CR: I can’t give you the number. I can definitely say that our pre-orders have exceeded our expectations. Since the iPad’s launch, we have had an increase in inquiries.
VB: What can you tell me about your funding?
CR: We have $3 million that we have raised so far. We will be announcing a new round of funding shortly. More important, we have innovated a new business model by a relationship with an OEM that removes all of the high up-front costs of manufacturing for us. We are just waiting for the final approval for the announcement. But our OEM is a mobile phone maker in southeast Asia, and their market share here is right behind Nokia, double digits. They will eliminate all of our up-front manufacturing costs in return for a royalty on every JooJoo unit that is sold.
VB: OK, geek time. What’s the JooJoo’s biggest advantage over the iPad?
CR: It has a much larger screen, 12.1 inches instead of 9.7 inches. The resolution is 1368 by 768 pixels instead of 1024 by 768. There are an extra 300 pixels of length, so it’s 16:9 widescreen resolution instead of 4:3. Watching video on it is a joy. And the Web browsing experience is even better than the iPad, because of the size of the screen.

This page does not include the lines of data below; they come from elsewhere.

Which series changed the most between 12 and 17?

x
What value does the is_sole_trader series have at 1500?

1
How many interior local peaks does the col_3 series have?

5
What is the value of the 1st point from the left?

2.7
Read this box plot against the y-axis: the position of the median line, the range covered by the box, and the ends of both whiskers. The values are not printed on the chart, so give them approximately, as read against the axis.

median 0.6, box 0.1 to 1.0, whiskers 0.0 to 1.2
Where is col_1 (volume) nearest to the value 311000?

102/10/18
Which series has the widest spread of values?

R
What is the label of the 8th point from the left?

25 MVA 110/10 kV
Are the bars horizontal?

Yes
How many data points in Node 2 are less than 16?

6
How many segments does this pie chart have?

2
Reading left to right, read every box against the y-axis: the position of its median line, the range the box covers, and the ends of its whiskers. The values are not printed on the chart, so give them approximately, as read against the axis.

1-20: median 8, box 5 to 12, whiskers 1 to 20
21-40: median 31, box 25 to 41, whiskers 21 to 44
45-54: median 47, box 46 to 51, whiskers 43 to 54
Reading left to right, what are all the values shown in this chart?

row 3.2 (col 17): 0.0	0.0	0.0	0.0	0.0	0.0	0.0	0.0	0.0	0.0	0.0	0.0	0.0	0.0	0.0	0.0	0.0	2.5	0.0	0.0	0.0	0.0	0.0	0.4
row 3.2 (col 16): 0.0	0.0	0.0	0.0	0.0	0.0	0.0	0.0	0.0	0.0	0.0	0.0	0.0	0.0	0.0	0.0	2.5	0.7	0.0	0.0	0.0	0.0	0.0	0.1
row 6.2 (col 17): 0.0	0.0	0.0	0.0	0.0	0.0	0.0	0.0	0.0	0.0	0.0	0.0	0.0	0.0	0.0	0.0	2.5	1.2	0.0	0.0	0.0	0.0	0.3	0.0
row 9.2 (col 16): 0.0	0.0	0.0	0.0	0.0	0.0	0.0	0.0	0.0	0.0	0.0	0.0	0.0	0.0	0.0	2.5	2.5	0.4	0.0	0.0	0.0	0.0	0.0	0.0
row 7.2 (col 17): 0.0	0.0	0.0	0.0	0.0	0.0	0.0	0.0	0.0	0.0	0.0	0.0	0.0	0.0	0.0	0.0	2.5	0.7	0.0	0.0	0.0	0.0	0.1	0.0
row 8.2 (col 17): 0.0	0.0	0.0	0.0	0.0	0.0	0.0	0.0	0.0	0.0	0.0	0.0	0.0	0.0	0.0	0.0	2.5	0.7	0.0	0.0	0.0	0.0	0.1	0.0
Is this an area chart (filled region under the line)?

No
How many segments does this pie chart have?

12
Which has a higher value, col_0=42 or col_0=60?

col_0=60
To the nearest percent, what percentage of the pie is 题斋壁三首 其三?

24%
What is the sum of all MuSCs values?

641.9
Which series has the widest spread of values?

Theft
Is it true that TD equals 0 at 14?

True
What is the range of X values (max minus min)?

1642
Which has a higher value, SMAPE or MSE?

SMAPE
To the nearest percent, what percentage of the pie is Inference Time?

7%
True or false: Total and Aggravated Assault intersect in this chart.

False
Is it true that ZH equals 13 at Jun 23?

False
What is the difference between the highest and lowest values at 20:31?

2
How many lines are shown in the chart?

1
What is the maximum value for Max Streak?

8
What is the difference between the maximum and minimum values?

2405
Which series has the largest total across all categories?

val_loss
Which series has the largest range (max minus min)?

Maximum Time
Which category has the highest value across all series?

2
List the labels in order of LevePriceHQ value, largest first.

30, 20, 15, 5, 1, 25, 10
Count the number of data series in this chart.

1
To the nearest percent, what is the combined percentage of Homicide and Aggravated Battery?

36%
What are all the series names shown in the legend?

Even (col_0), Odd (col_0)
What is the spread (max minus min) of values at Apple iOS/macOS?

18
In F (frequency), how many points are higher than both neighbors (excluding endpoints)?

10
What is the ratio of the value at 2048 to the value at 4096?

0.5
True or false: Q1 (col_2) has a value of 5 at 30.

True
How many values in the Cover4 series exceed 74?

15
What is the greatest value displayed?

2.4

VB: What browser does it use?
CR: We use a WebKit-based browser, to which we’ve added our own branding. [WebKit is an open-source version of the same core software Apple uses for its Safari browsers on the Mac, iPhone and iPad.]
VB: Does it support Flash?
CR: Yes.
VB: What about wireless networking?
CR: The first units will be Wi-Fi only. We are not ruling out the possibility of 3G in the near future.
VB: Will there be JooJoo apps?
CR: No. Most of the apps in Apple’s store are a reflection of things that are already on the Internet. And now you have to build them twice — once for the iPhone, and once for the much larger, higher resolution iPad screen. Our app store will be the entire Internet, completely open and completely uncompromised.